Metodologia do experimento
O teste usou o mesmo modelo (Llama 3.1 8B) executado de três formas diferentes na infraestrutura da DigitalOcean:
| Abordagem | O que é | Provisionamento |
|---|---|---|
| Serverless | Pague por token, sem gerenciar infraestrutura | Segundos |
| Dedicado | GPU exclusiva gerenciada pelo provedor | ~25 minutos |
| Self-Hosted | GPU Droplet que você configura e gerencia | ~4 minutos |
Latência: self-hosted é 25x mais rápido na primeira palavra
O dado mais impressionante do experimento é a latência do time to first token (TTFT) — o tempo entre o envio do prompt e a primeira palavra gerada:
- Serverless: latência alta e variável, especialmente em cold starts
- Self-hosted (GPU Droplet): 25x mais rápido que serverless para o primeiro token
- Dedicado: desempenho similar ao self-hosted, mas com custo 30% maior
Essa vantagem do self-hosted se mantém até que a concorrência ultrapasse 32 requisições simultâneas — ponto em que o balanceamento de carga do serverless começa a compensar.

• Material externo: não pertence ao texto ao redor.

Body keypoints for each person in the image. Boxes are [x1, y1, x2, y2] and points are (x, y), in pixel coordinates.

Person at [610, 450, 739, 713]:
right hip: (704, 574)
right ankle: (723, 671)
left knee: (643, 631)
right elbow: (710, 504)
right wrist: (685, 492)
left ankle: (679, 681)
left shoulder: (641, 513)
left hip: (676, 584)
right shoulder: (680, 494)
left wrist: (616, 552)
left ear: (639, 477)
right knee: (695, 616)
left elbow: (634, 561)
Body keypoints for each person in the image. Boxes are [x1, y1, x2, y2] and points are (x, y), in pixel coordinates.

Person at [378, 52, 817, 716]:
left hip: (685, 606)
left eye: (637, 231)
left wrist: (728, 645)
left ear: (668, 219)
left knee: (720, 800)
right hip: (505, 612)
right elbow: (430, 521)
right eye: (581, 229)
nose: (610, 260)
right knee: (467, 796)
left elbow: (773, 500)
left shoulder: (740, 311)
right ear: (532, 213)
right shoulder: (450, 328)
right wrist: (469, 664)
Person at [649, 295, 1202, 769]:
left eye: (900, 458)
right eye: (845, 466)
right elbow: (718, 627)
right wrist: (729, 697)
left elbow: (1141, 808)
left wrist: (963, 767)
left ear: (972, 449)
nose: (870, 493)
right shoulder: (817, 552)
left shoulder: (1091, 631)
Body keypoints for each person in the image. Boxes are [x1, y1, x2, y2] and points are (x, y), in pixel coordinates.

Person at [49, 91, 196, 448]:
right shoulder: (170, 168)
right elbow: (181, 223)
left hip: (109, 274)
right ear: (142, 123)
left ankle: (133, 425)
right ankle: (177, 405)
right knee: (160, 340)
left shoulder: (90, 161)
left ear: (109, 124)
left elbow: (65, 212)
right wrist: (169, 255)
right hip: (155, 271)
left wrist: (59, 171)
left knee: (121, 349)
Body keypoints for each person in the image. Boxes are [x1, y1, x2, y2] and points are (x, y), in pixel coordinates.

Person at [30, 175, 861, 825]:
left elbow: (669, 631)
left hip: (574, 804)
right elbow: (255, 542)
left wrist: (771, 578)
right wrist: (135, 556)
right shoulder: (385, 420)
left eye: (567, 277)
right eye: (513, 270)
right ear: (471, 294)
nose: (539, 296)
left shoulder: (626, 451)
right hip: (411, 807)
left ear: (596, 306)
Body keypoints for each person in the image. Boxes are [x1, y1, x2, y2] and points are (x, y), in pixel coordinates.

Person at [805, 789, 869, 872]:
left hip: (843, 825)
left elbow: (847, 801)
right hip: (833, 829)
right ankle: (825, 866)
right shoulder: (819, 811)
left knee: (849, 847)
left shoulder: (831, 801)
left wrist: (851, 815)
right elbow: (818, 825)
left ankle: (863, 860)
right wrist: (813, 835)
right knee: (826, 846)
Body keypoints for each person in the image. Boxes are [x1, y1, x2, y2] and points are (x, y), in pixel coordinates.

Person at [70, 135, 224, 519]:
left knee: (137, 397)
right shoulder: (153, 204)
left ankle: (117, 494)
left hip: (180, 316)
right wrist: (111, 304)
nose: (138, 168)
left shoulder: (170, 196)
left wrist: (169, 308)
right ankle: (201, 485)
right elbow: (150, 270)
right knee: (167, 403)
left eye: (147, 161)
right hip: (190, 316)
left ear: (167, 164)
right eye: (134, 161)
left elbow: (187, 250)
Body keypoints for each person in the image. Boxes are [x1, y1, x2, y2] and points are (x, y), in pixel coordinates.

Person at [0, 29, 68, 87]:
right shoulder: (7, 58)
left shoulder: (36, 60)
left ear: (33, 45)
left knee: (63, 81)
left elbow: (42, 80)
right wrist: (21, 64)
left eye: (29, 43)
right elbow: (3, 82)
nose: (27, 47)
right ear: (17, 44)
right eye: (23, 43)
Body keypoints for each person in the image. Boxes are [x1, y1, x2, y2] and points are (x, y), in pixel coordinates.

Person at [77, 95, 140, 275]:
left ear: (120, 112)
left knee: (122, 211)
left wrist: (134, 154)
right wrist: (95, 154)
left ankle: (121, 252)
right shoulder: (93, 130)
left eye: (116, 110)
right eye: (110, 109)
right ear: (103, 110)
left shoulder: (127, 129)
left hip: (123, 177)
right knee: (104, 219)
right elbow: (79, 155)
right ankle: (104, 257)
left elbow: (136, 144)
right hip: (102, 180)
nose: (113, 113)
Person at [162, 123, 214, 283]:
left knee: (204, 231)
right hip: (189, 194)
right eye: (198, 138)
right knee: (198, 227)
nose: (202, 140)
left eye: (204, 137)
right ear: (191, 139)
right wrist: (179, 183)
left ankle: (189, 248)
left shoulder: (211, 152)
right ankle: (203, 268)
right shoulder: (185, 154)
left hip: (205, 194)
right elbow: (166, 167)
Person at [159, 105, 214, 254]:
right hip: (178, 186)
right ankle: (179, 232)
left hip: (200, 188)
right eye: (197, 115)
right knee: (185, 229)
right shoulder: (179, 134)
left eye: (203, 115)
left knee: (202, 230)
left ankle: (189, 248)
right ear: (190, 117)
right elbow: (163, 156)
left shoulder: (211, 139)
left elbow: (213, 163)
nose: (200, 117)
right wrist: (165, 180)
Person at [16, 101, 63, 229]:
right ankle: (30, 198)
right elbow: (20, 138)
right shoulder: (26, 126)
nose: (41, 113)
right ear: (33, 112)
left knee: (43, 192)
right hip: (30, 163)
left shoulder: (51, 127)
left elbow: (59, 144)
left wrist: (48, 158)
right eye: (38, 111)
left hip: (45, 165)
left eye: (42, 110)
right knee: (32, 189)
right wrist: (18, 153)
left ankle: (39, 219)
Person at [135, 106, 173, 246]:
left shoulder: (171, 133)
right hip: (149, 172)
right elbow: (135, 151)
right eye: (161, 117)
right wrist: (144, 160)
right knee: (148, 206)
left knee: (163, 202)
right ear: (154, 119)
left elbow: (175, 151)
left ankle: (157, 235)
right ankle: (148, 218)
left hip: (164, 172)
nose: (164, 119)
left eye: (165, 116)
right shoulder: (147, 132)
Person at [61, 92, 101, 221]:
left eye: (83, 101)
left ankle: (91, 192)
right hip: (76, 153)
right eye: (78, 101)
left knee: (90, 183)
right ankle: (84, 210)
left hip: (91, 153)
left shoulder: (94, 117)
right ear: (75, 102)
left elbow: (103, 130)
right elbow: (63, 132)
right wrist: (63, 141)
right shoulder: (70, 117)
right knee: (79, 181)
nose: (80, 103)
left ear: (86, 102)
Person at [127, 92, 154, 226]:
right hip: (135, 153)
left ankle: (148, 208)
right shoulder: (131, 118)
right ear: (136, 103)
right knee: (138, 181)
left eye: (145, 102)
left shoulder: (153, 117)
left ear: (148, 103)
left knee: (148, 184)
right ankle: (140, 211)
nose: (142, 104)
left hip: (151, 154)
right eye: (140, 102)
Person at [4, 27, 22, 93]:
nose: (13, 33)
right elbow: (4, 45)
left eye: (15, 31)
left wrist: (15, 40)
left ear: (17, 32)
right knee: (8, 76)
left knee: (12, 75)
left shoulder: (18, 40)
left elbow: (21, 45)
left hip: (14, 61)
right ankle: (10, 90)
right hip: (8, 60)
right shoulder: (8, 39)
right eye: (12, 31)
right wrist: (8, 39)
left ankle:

| Métrica | Serverless | Dedicado | Self-Hosted |
|---|---|---|---|
| TTFT (1 req) | Alto/variável | Baixo | 25x mais rápido |
| TTFT (>32 reqs conc.) | Estável | Degrada | Degrada |
| Custo mensal (ocioso) | $0 | Alto | Moderado |
| Custo por token (alto uso) | Alto | Médio | Baixo |
O ponto de virada: quando self-hosting fica mais barato
O experimento identificou o crossover point — o momento exato em que self-hosting passa a valer mais a pena que serverless:
- GPU Droplet vs Serverless: self-hosting vence quando a GPU está entre 22% e 48% ocupada
- Dedicado vs Serverless: o breakeven sobe para 29% de utilização, porque o dedicado custa 30% mais que um GPU Droplet equivalente
Na prática: se você processa prompts de forma consistente ao longo do dia (não apenas em picos), o self-hosted se paga rapidamente. Se seu uso é esporádico (poucas chamadas por hora), serverless ainda é a melhor escolha.
Quatro armadilhas ao rodar o experimento
A equipe da DigitalOcean documentou quatro problemas reais que enfrentou durante os testes — erros que qualquer pessoa rodando LLMs em produção já encontrou ou vai encontrar:
- Cold starts matam a experiência do usuário: no serverless, a primeira requisição após um período ocioso pode levar segundos. Para aplicações interativas, isso é inaceitável
- Configuração de GPU não é trivial: self-hosting exige conhecimento de drivers CUDA, versões de PyTorch e otimização de memória
- Subutilização é cara nos dois lados: GPU parada custa dinheiro (self-hosted), mas pagar por token em volume baixo também é ineficiente
- O modelo certo muda tudo: o experimento usou Llama 3.1 8B. Modelos maiores (70B+) têm custos de GPU que alteram completamente a equação
Quando uma startup deve migrar do serverless
Com base nos dados do experimento, a recomendação prática é:
- Estágio inicial (MVP, validação): fique no serverless. Provisionamento instantâneo, sem risco de GPU ociosa
- Crescimento (100+ requisições/dia consistentes): avalie um GPU Droplet. O breakeven de 22-48% de utilização é atingível com volume moderado
- Escala (1000+ requisições/dia): self-hosted é a escolha óbvia. Considere múltiplas GPUs com balanceador de carga próprio
Traduzindo para a realidade brasileira
No Brasil, GPUs em cloud ainda são caras — uma H100 alugada pode custar entre R$ 8.000 e R$ 15.000 por mês. Mas alternativas como L40S e A100 usadas estão cada vez mais acessíveis. E com a popularização de inferência em CPUs otimizadas (via llama.cpp, Ollama e OpenVINO), até mesmo servidores on-premise sem GPU podem ser competitivos para modelos menores como Llama 8B e Mistral 7B.
O cálculo que o experimento da DigitalOcean faz em dólares precisa ser adaptado: considere o custo de energia elétrica brasileira (~R$ 0,70/kWh residencial, ~R$ 0,45/kWh industrial), a disponibilidade de hardware no mercado local e a latência adicional de chamadas a APIs hospedadas nos EUA.